In this same period, he began making a series of field trips to the South. One of the first artists he “discovered” was blues guitarist Elizabeth “Libba” Cotten, who had worked as a maid for the Seeger family. It turned out that she was a talented guitar player in the country-blues style, as well as a skilled songwriter. (Her “Freight Train” became one of the hits of the folk revival.) Seeger also sought out performers of the 1920s and 1930s who had stopped recording; one of his most important finds was banjoist Doc Boggs. He was also a champion of the autoharp, introducing the country-picking of Maybelle Carter and other important autoharp players to a new audience. His anthology Mountain Music on the Autoharp introduced several fine players, including Kilby Snow.

Seeger recorded a second solo album in 1965 for Vanguard, a more low-keyed affair than his first, while continuing to perform with the Ramblers through 1968. Although the Ramblers never officially “disbanded,” they were less active from 1968 onwards.

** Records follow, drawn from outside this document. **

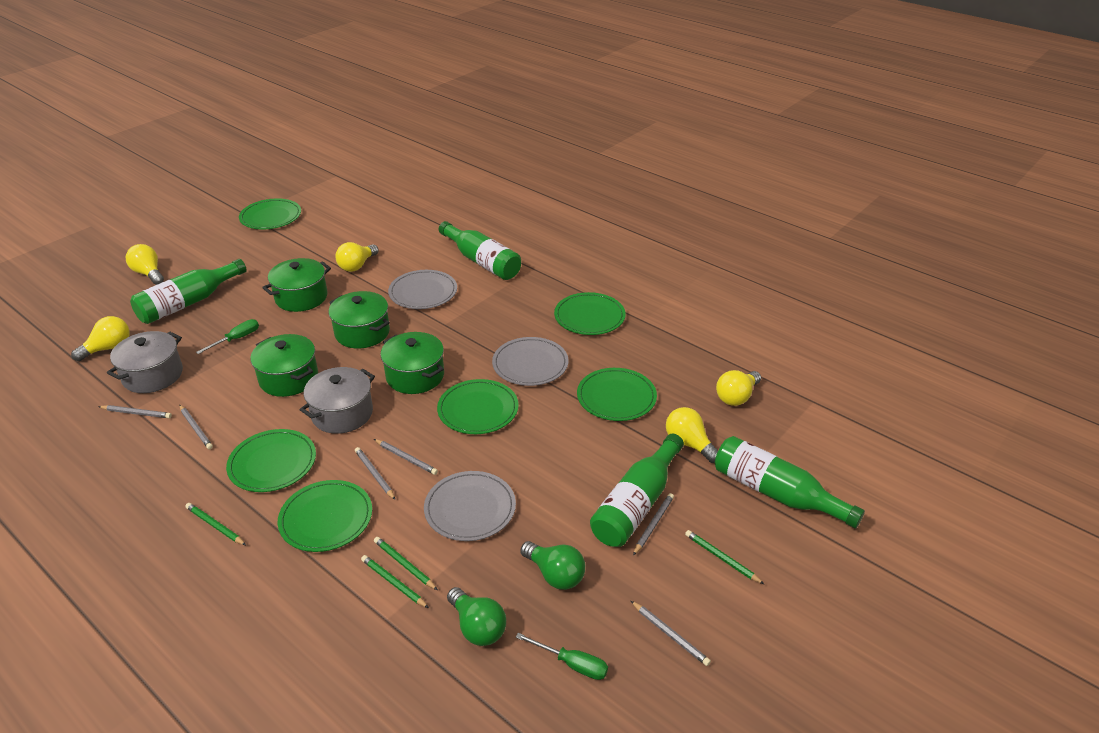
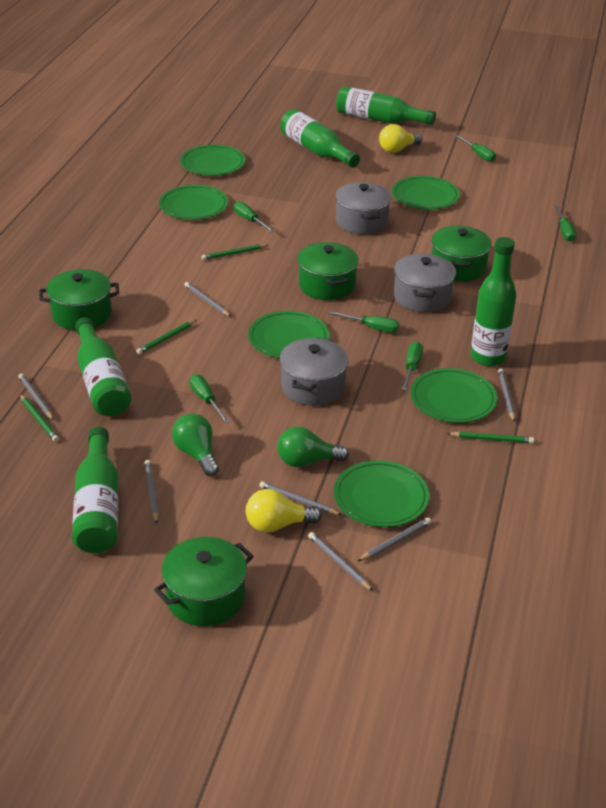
green bottle: 4 -> 5
green screwdriver: 2 -> 6
grey pencil: 6 -> 7
grey plate: 3 -> 0
grey pot: 2 -> 3
yellow light bulb: 5 -> 2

Seeger made two excellent solo albums for Mercury in the mid-1970s, Music from True Vine, featuring the charming autoharp song “I Rambled This Country from Early to Late,” and The Second Annual Farewell Reunion, that featured Seeger performing with traditional performers and revivalists; the most interesting cut on this was his eery recreation of “The Train that Carried My Girl from Town” by Frank Hutchinson, featuring Seeger on fiddle, harmonica, and vocals along with the slide guitar of Ry Cooder.

In the early 1970s, Seeger formed with Ramblers bandsmate Tracy Schwartz, then-wife Alice Gerrard, Hazel Dickens, and bluegrass banjo player Lamar Grier a bluegrass-country group called The Strange Creek Singers. This short-lived band played an amalgam of country and bluegrass sounds. Seeger also performed as a duo with Alice Gerrard, and the pair recorded an album for Greenhays Records, and with his sister Peggy Seeger. (The two made a 1968 duo recording for British Argo records, and also performed songs from their mother’s collections of children’s songs for Rounder records,

Through the 1980s and early 1990s, Seeger continues to perform as a soloist and sometimes member of The New Lost City Ramblers. He also was the main force behind the old-time music “exercise” record, A-Robics and the Exertions (Flying Fish). He continued his field work, producing the videotape Talkin’ Feet in the late 1980s, a documentary on traditional flat- foot dancing of the upper South.

Dlscography

Old Time Country Music (1962); Mike Seeger (1965); Peggy ‘n’ Mike (with Peggy Seeger; 1968); Music from True Vine (1972); Second Annual Farewell Reunion (1973); American Folk Songs for Children (with Peggy Seeger; 1988); Third Annual Farewell Reunion (1997); Fresh Old-Time Stringband Music (1988); Southern Banjo Styles (1999); Retrograss (with David Grissman and John Hartford; 1999). field recordings by mike seeger: Close to Home Old Time Music from Mike Seeger’s Collection 1952–67 (1998).